Figure 5. Impaired phosphorylation of Chk1 in Cdk2-deficient cells.

Isogenic cells were treated with 12 Gy IR and harvested at the indicated time points. Levels of the Chk1 phosphoproteins, Chk1S345-P and Chk1S317-P, Chk1 and Cdc6 were determined by immunoblot. Levels of α-tubulin were assessed as a loading control.

Figure 6. Stabilized Cdc6 facilitates Chk1 phosphorylation, associates with ATR, and controls mitotic entry.

(A) Cdc6 protein stability was analyzed by immunoblot in wild-type and CDK2^−/− cells at the indicated times after cycloheximide treatment. Cdc6 levels were quantitated, normalized to α-tubulin, and represented as a percentage relative to untreated control cells. (B) Physical interaction between endogenous Cdc6 and ATR. Non-denatured cell lysates from the indicated cell lines were collected before or 4 h after 12 Gy IR. Lysates were subjected to immunoprecipitation (IP) with anti–ATR or isotypic control (IgG) antibodies.

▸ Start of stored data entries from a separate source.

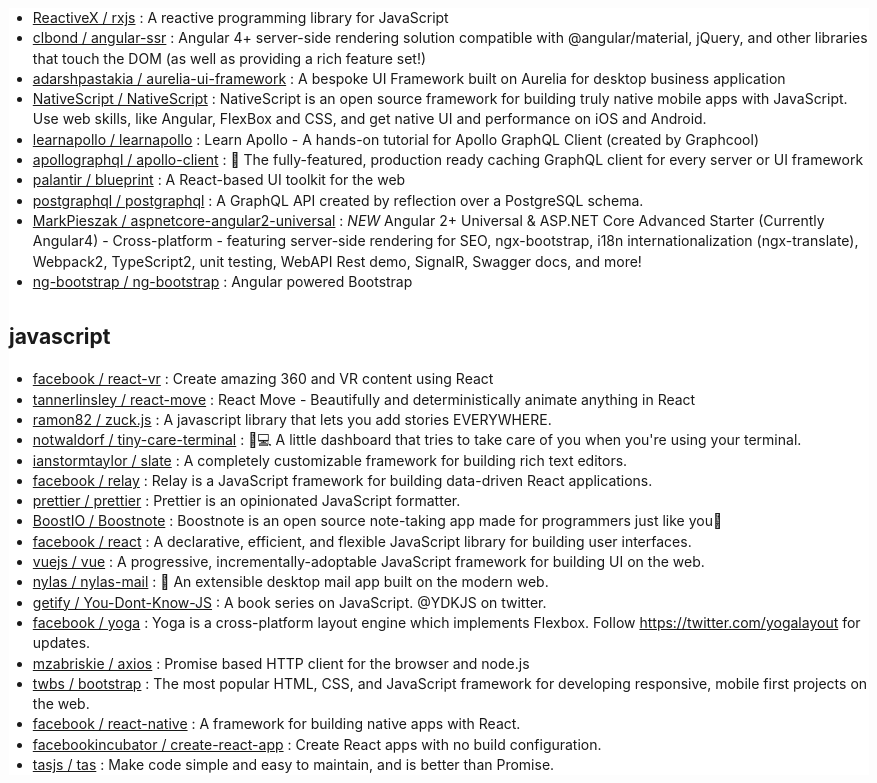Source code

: - [ReactiveX / rxjs](https://github.com/ReactiveX/rxjs) : A reactive programming library for JavaScript
- [clbond / angular-ssr](https://github.com/clbond/angular-ssr) : Angular 4+ server-side rendering solution compatible with @angular/material, jQuery, and other libraries that touch the DOM (as well as providing a rich feature set!)
- [adarshpastakia / aurelia-ui-framework](https://github.com/adarshpastakia/aurelia-ui-framework) : A bespoke UI Framework built on Aurelia for desktop business application
- [NativeScript / NativeScript](https://github.com/NativeScript/NativeScript) : NativeScript is an open source framework for building truly native mobile apps with JavaScript. Use web skills, like Angular, FlexBox and CSS, and get native UI and performance on iOS and Android.
- [learnapollo / learnapollo](https://github.com/learnapollo/learnapollo) : Learn Apollo - A hands-on tutorial for Apollo GraphQL Client (created by Graphcool)
- [apollographql / apollo-client](https://github.com/apollographql/apollo-client) : 🚀 The fully-featured, production ready caching GraphQL client for every server or UI framework
- [palantir / blueprint](https://github.com/palantir/blueprint) : A React-based UI toolkit for the web
- [postgraphql / postgraphql](https://github.com/postgraphql/postgraphql) : A GraphQL API created by reflection over a PostgreSQL schema.
- [MarkPieszak / aspnetcore-angular2-universal](https://github.com/MarkPieszak/aspnetcore-angular2-universal) : *NEW* Angular 2+ Universal & ASP.NET Core Advanced Starter (Currently Angular4) - Cross-platform - featuring server-side rendering for SEO, ngx-bootstrap, i18n internationalization (ngx-translate), Webpack2, TypeScript2, unit testing, WebAPI Rest demo, SignalR, Swagger docs, and more!
- [ng-bootstrap / ng-bootstrap](https://github.com/ng-bootstrap/ng-bootstrap) : Angular powered Bootstrap


## javascript

- [facebook / react-vr](https://github.com/facebook/react-vr) : Create amazing 360 and VR content using React
- [tannerlinsley / react-move](https://github.com/tannerlinsley/react-move) : React Move - Beautifully and deterministically animate anything in React
- [ramon82 / zuck.js](https://github.com/ramon82/zuck.js) : A javascript library that lets you add stories EVERYWHERE.
- [notwaldorf / tiny-care-terminal](https://github.com/notwaldorf/tiny-care-terminal) : 💖💻 A little dashboard that tries to take care of you when you're using your terminal.
- [ianstormtaylor / slate](https://github.com/ianstormtaylor/slate) : A completely customizable framework for building rich text editors.
- [facebook / relay](https://github.com/facebook/relay) : Relay is a JavaScript framework for building data-driven React applications.
- [prettier / prettier](https://github.com/prettier/prettier) : Prettier is an opinionated JavaScript formatter.
- [BoostIO / Boostnote](https://github.com/BoostIO/Boostnote) : Boostnote is an open source note-taking app made for programmers just like you🚀
- [facebook / react](https://github.com/facebook/react) : A declarative, efficient, and flexible JavaScript library for building user interfaces.
- [vuejs / vue](https://github.com/vuejs/vue) : A progressive, incrementally-adoptable JavaScript framework for building UI on the web.
- [nylas / nylas-mail](https://github.com/nylas/nylas-mail) : 💌 An extensible desktop mail app built on the modern web.
- [getify / You-Dont-Know-JS](https://github.com/getify/You-Dont-Know-JS) : A book series on JavaScript. @YDKJS on twitter.
- [facebook / yoga](https://github.com/facebook/yoga) : Yoga is a cross-platform layout engine which implements Flexbox. Follow https://twitter.com/yogalayout for updates.
- [mzabriskie / axios](https://github.com/mzabriskie/axios) : Promise based HTTP client for the browser and node.js
- [twbs / bootstrap](https://github.com/twbs/bootstrap) : The most popular HTML, CSS, and JavaScript framework for developing responsive, mobile first projects on the web.
- [facebook / react-native](https://github.com/facebook/react-native) : A framework for building native apps with React.
- [facebookincubator / create-react-app](https://github.com/facebookincubator/create-react-app) : Create React apps with no build configuration.
- [tasjs / tas](https://github.com/tasjs/tas) : Make code simple and easy to maintain, and is better than Promise.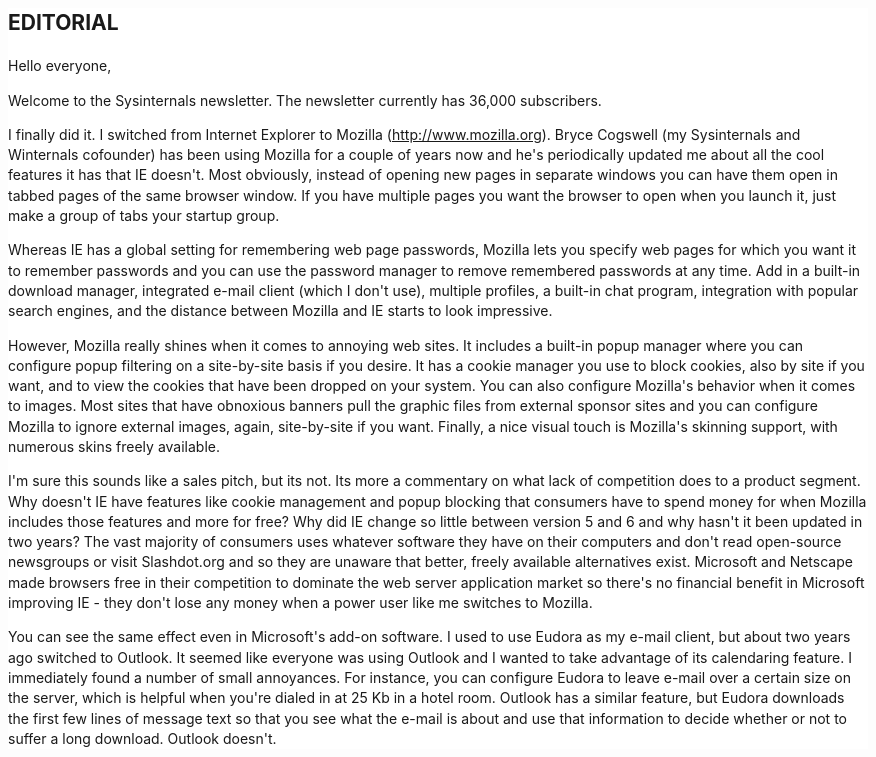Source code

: ## EDITORIAL

Hello everyone,

Welcome to the Sysinternals newsletter. The newsletter currently has 36,000
subscribers.

I finally did it. I switched from Internet Explorer to Mozilla
(http://www.mozilla.org). Bryce Cogswell (my Sysinternals and Winternals
cofounder) has been using Mozilla for a couple of years now and he's
periodically updated me about all the cool features it has that IE doesn't.
Most obviously, instead of opening new pages in separate windows you can
have them open in tabbed pages of the same browser window. If you have
multiple pages you want the browser to open when you launch it, just make a
group of tabs your startup group.

Whereas IE has a global setting for remembering web page passwords, Mozilla
lets you specify web pages for which you want it to remember passwords and
you can use the password manager to remove remembered passwords at any time.
Add in a built-in download manager, integrated e-mail client (which I don't
use), multiple profiles, a built-in chat program, integration with popular
search engines, and the distance between Mozilla and IE starts to look
impressive.

However, Mozilla really shines when it comes to annoying web sites. It
includes a built-in popup manager where you can configure popup filtering on
a site-by-site basis if you desire. It has a cookie manager you use to block
cookies, also by site if you want, and to view the cookies that have been
dropped on your system. You can also configure Mozilla's behavior when it
comes to images. Most sites that have obnoxious banners pull the graphic
files from external sponsor sites and you can configure Mozilla to ignore
external images, again, site-by-site if you want. Finally, a nice visual
touch is Mozilla's skinning support, with numerous skins freely available.

I'm sure this sounds like a sales pitch, but its not. Its more a commentary
on what lack of competition does to a product segment. Why doesn't IE have
features like cookie management and popup blocking that consumers have to
spend money for when Mozilla includes those features and more for free? Why
did IE change so little between version 5 and 6 and why hasn't it been
updated in two years? The vast majority of consumers uses whatever software
they have on their computers and don't read open-source newsgroups or visit
Slashdot.org and so they are unaware that better, freely available
alternatives exist. Microsoft and Netscape made browsers free in their
competition to dominate the web server application market so there's no
financial benefit in Microsoft improving IE - they don't lose any money when
a power user like me switches to Mozilla.

You can see the same effect even in Microsoft's add-on software. I used to
use Eudora as my e-mail client, but about two years ago switched to Outlook.
It seemed like everyone was using Outlook and I wanted to take advantage of
its calendaring feature. I immediately found a number of small annoyances.
For instance, you can configure Eudora to leave e-mail over a certain size
on the server, which is helpful when you're dialed in at 25 Kb in a hotel
room. Outlook has a similar feature, but Eudora downloads the first few
lines of message text so that you see what the e-mail is about and use that
information to decide whether or not to suffer a long download. Outlook
doesn't.
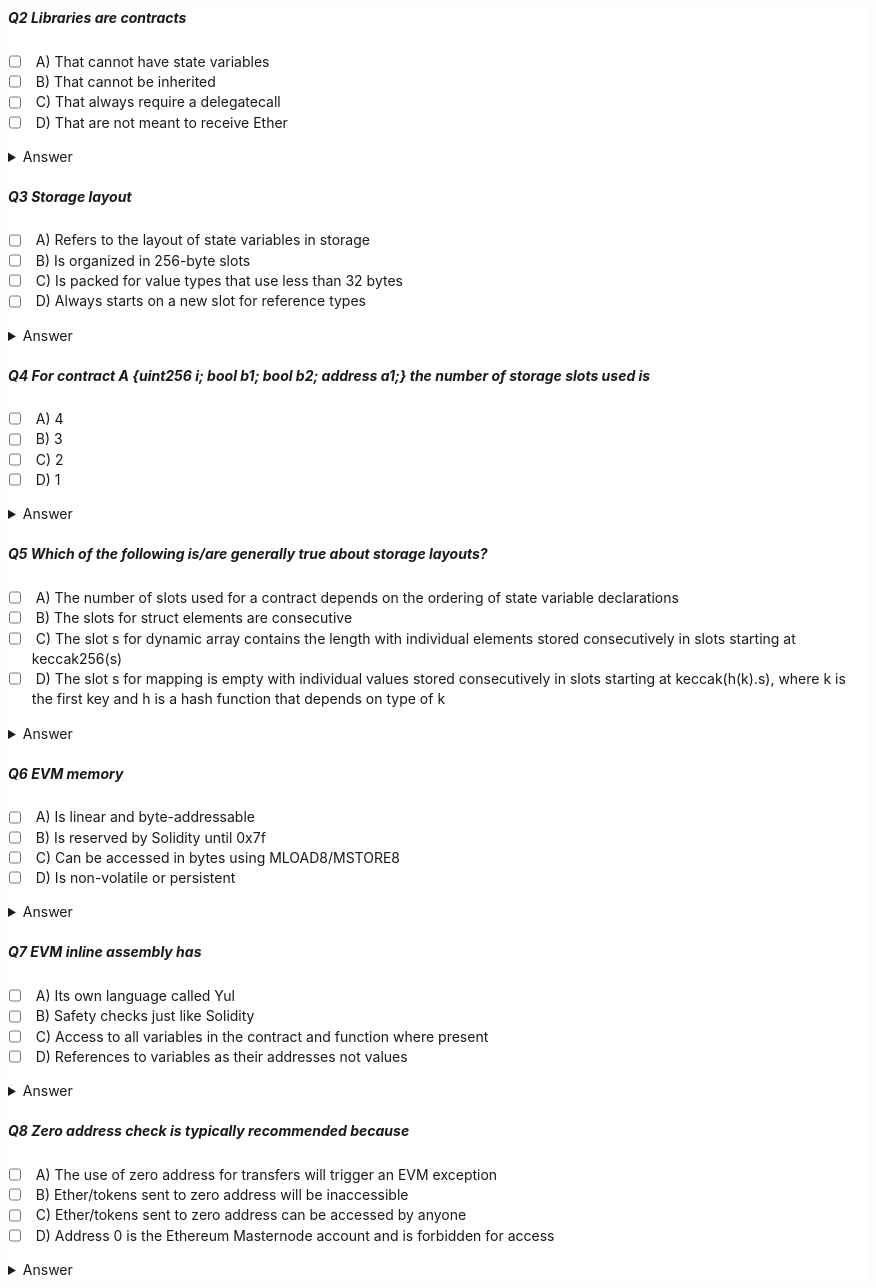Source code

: ##### Q2 Libraries are contracts
- [ ]  A) That cannot have state variables
- [ ]  B) That cannot be inherited
- [ ]  C) That always require a delegatecall
- [ ]  D) That are not meant to receive Ether
<details><summary>Answer</summary></details>

##### Q3 Storage layout
- [ ]  A) Refers to the layout of state variables in storage
- [ ]  B) Is organized in 256-byte slots
- [ ]  C) Is packed for value types that use less than 32 bytes
- [ ]  D) Always starts on a new slot for reference types
<details><summary>Answer</summary></details>

##### Q4 For contract A {uint256 i; bool b1; bool b2; address a1;} the number of storage slots used is
- [ ]  A) 4
- [ ]  B) 3
- [ ]  C) 2
- [ ]  D) 1
<details><summary>Answer</summary></details>

##### Q5 Which of the following is/are generally true about storage layouts?
- [ ]  A) The number of slots used for a contract depends on the ordering of state variable declarations
- [ ]  B) The slots for struct elements are consecutive
- [ ]  C) The slot s for dynamic array contains the length with individual elements stored consecutively in slots starting at keccak256(s)
- [ ]  D) The slot s for mapping is empty with individual values stored consecutively in slots starting at keccak(h(k).s), where k is the first key and h is a hash function that depends on type of k
<details><summary>Answer</summary></details>

##### Q6 EVM memory
- [ ]  A) Is linear and byte-addressable
- [ ]  B) Is reserved by Solidity until 0x7f
- [ ]  C) Can be accessed in bytes using MLOAD8/MSTORE8
- [ ]  D) Is non-volatile or persistent
<details><summary>Answer</summary></details>

##### Q7 EVM inline assembly has
- [ ]  A) Its own language called Yul
- [ ]  B) Safety checks just like Solidity
- [ ]  C) Access to all variables in the contract and function where present
- [ ]  D) References to variables as their addresses not values
<details><summary>Answer</summary></details>

##### Q8 Zero address check is typically recommended because
- [ ]  A) The use of zero address for transfers will trigger an EVM exception
- [ ]  B) Ether/tokens sent to zero address will be inaccessible
- [ ]  C) Ether/tokens sent to zero address can be accessed by anyone
- [ ]  D) Address 0 is the Ethereum Masternode account and is forbidden for access
<details><summary>Answer</summary></details>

Samples not subjected to immunoprecipitation were analyzed as whole cell lysate. Levels of ATR and Cdc6 were determined by immunoblot. (C) Isogenic HCT116 cells were transfected with a plasmid expressing HA-tagged Cdc6 (HA-Cdc6). Transfected cells were untreated or treated with 12 Gy IR and lysed after 4 h. Non-denatured cell lysates were subjected to immunoprecipitation (IP) with anti–HA, anti–ATR, or isotypic control (IgG) antibodies. Samples not subjected to immunoprecipitation were analyzed as whole cell lysate. Levels of ATR and HA-Cdc6 were determined by immunoblot. (D–F) U2OS cells were transfected with control (Con) or CDC6 (CDC6) siRNA. (D) Lysates were taken before and 4 h after treatment with 12 Gy IR. Chk1 and Cdc6 levels were analyzed by immunoblot. Relative Chk1-phosphorylation (Chk1-P/Chk1) was determined by quantitation of Chk1S317-P plus Chk1S345-P followed by normalization to total Chk1. (E) Cells were fixed and stained with Hoechst 33258 and subjected to flow cytometry before and 4 h after treatment with 12 Gy IR. (F) Cells fixed and stained for histone H3S10-P before and 24 h after treatment with 4 Gy IR and 1 µg/ml nocodazole, mitotic index was determined by indirect immunofluorescence. Error bars represent s.e.m. from three independent experiments. (G–I) CDK2^−/− P53^−/− cells were transfected with an empty vector or Cdc6 expression vector. (G) Lysates were taken before and 4 h after treatment with 12 Gy IR. Chk1 and Cdc6 levels were analyzed by immunoblot. (H) Cells were fixed and stained with Hoechst 33258 and subjected to flow cytometry before and 4 h after treatment with 12 Gy IR. (I) Cells fixed and stained with Hoechst 33258 before and 24 h after treatment with 12 Gy IR and 0.2 µg/ml nocodazole, mitotic index was determined by fluorescence microscopy. Error bars represent s.e.m. from six independent experiments.

Figure 7. The proposed role of Cdk2 in the p53-independent regulation of Cdk1.

Cdk2 directly phosphorylates at least two proteins, ATRIP and Cdc6, that directly regulate the G₂-M transition via the ATR-Chk1-Cdc25A pathway. The activity of Cdk1 is independently inhibited upon activation of the p53-p21 pathway, which is defective in many cancer cells. See text for additional details.